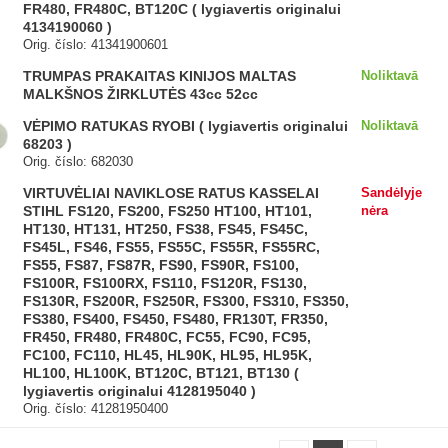
FR480, FR480C, BT120C ( lygiavertis originalui
4134190060 )
Orig. číslo: 41341900601
TRUMPAS PRAKAITAS KINIJOS MALTAS
Noliktavā
MALKŠNOS ŽIRKLUTĖS 43cc 52cc
VĖPIMO RATUKAS RYOBI ( lygiavertis originalui
Noliktavā
68203 )
Orig. číslo: 682030
VIRTUVĖLIAI NAVIKLOSE RATUS KASSELAI
Sandėlyje
STIHL FS120, FS200, FS250 HT100, HT101,
nėra
HT130, HT131, HT250, FS38, FS45, FS45C,
FS45L, FS46, FS55, FS55C, FS55R, FS55RC,
FS55, FS87, FS87R, FS90, FS90R, FS100,
FS100R, FS100RX, FS110, FS120R, FS130,
FS130R, FS200R, FS250R, FS300, FS310, FS350,
FS380, FS400, FS450, FS480, FR130T, FR350,
FR450, FR480, FR480C, FC55, FC90, FC95,
FC100, FC110, HL45, HL90K, HL95, HL95K,
HL100, HL100K, BT120C, BT121, BT130 (
lygiavertis originalui 4128195040 )
Orig. číslo: 41281950400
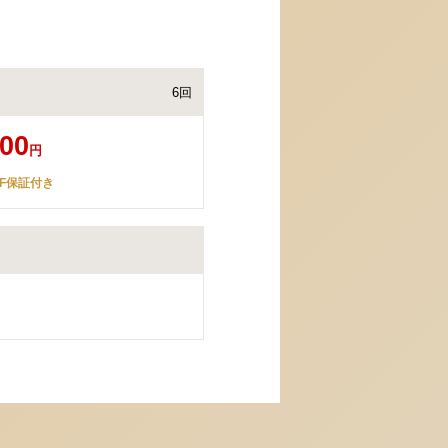
6回
800
円
FF保証付き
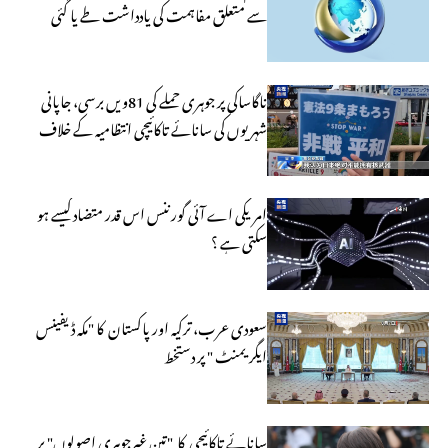
سے متعلق مفاہمت کی یادداشت طے پا گئی
ناگاساکی پر جوہری حملے کی 81ویں برسی، جاپانی
شہریوں کی سانائے تاکائیچی انتظامیہ کے خلاف
ریلی
امریکی اے آئی گورننس اس قدر متضاد کیسے ہو
سکتی ہے ؟
سعودی عرب، ترکیہ اور پاکستان کا "مکہ ڈیفینس
ایگریمنٹ " پر دستخط
سانائے تاکائیچی کا "تین غیرجوہری اصولوں" پر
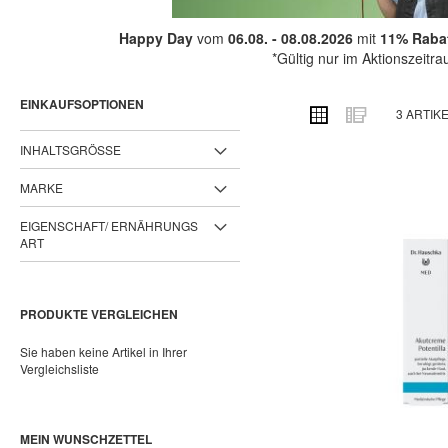
Happy Day
vom
06.08. - 08.08.2026
mit
11% Rabat
*Gültig nur im Aktionszeitr
EINKAUFSOPTIONEN
ANSICHT
Raster
Liste
3
ARTIK
ALS
INHALTSGRÖSSE
MARKE
EIGENSCHAFT/ ERNÄHRUNGS
ART
PRODUKTE VERGLEICHEN
Sie haben keine Artikel in Ihrer
Vergleichsliste
MEIN WUNSCHZETTEL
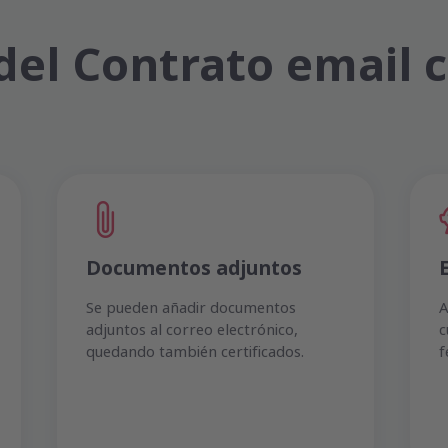
del Contrato email c
Documentos adjuntos
Se pueden añadir documentos
A
adjuntos al correo electrónico,
c
quedando también certificados.
f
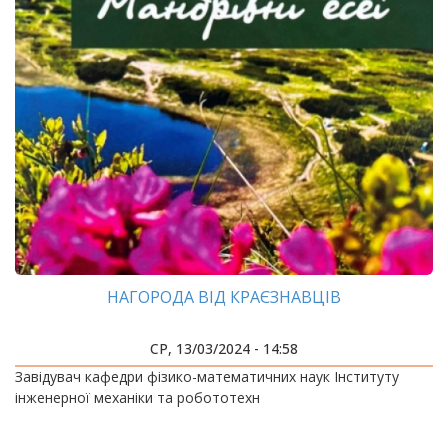
НАГОРОДА ВІД КРАЄЗНАВЦІВ
СР, 13/03/2024 - 14:58
Завідувач кафедри фізико-математичних наук Інституту
інженерної механіки та робототехн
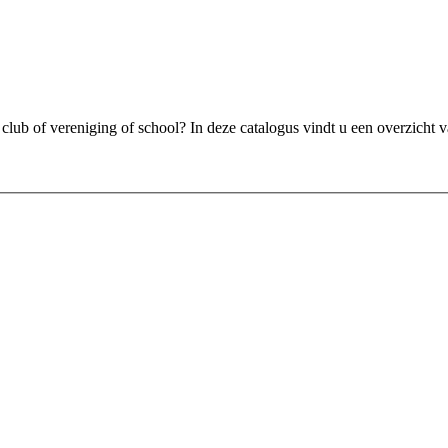
club of vereniging of school? In deze catalogus vindt u een overzicht v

■ PROBLEM DETAILS ■
Please turn the lines above into a JSON list of strings, one string per line, with blank lines skipped and the pictures left out.

■ EXERCISE ANSWER ■
[
  "FR480, FR480C, BT120C ( lygiavertis originalui",
  "4134190060 )",
  "Orig. číslo: 41341900601",
  "TRUMPAS PRAKAITAS KINIJOS MALTAS",
  "Noliktavā",
  "MALKŠNOS ŽIRKLUTĖS 43cc 52cc",
  "VĖPIMO RATUKAS RYOBI ( lygiavertis originalui",
  "Noliktavā",
  "68203 )",
  "Orig. číslo: 682030",
  "VIRTUVĖLIAI NAVIKLOSE RATUS KASSELAI",
  "Sandėlyje",
  "STIHL FS120, FS200, FS250 HT100, HT101,",
  "nėra",
  "HT130, HT131, HT250, FS38, FS45, FS45C,",
  "FS45L, FS46, FS55, FS55C, FS55R, FS55RC,",
  "FS55, FS87, FS87R, FS90, FS90R, FS100,",
  "FS100R, FS100RX, FS110, FS120R, FS130,",
  "FS130R, FS200R, FS250R, FS300, FS310, FS350,",
  "FS380, FS400, FS450, FS480, FR130T, FR350,",
  "FR450, FR480, FR480C, FC55, FC90, FC95,",
  "FC100, FC110, HL45, HL90K, HL95, HL95K,",
  "HL100, HL100K, BT120C, BT121, BT130 (",
  "lygiavertis originalui 4128195040 )",
  "Orig. číslo: 41281950400",
  "6回",
  "800",
  "円",
  "FF保証付き",
  "سے متعلق مفاہمت کی یادداشت طے پا گئی",
  "ناگاساکی پر جوہری حملے کی 81ویں برسی، جاپانی",
  "شہریوں کی سانائے تاکائیچی انتظامیہ کے خلاف",
  "ریلی",
  "امریکی اے آئی گورننس اس قدر متضاد کیسے ہو",
  "سکتی ہے ؟",
  "سعودی عرب، ترکیہ اور پاکستان کا \"مکہ ڈیفینس",
  "ایگریمنٹ \" پر دستخط",
  "سانائے تاکائیچی کا \"تین غیرجوہری اصولوں\" پر",
  "Happy Day",
  "vom",
  "06.08. - 08.08.2026",
  "mit",
  "11% Rabat",
  "*Gültig nur im Aktionszeitr",
  "EINKAUFSOPTIONEN",
  "ANSICHT",
  "Raster",
  "Liste",
  "3",
  "ARTIK",
  "ALS",
  "INHALTSGRÖSSE",
  "MARKE",
  "EIGENSCHAFT/ ERNÄHRUNGS",
  "ART",
  "PRODUKTE VERGLEICHEN",
  "Sie haben keine Artikel in Ihrer",
  "Vergleichsliste",
  "MEIN WUNSCHZETTEL",
  "del Contrato email c",
  "Documentos adjuntos",
  "Se pueden añadir documentos",
  "A",
  "adjuntos al correo electrónico,",
  "c",
  "quedando también certificados.",
  "f",
  "НАГОРОДА ВІД КРАЄЗНАВЦІВ",
  "СР, 13/03/2024 - 14:58",
  "Завідувач кафедри фізико-математичних наук Інституту",
  "інженерної механіки та робототехн",
  "club of vereniging of school? In deze catalogus vindt u een overzicht v"
]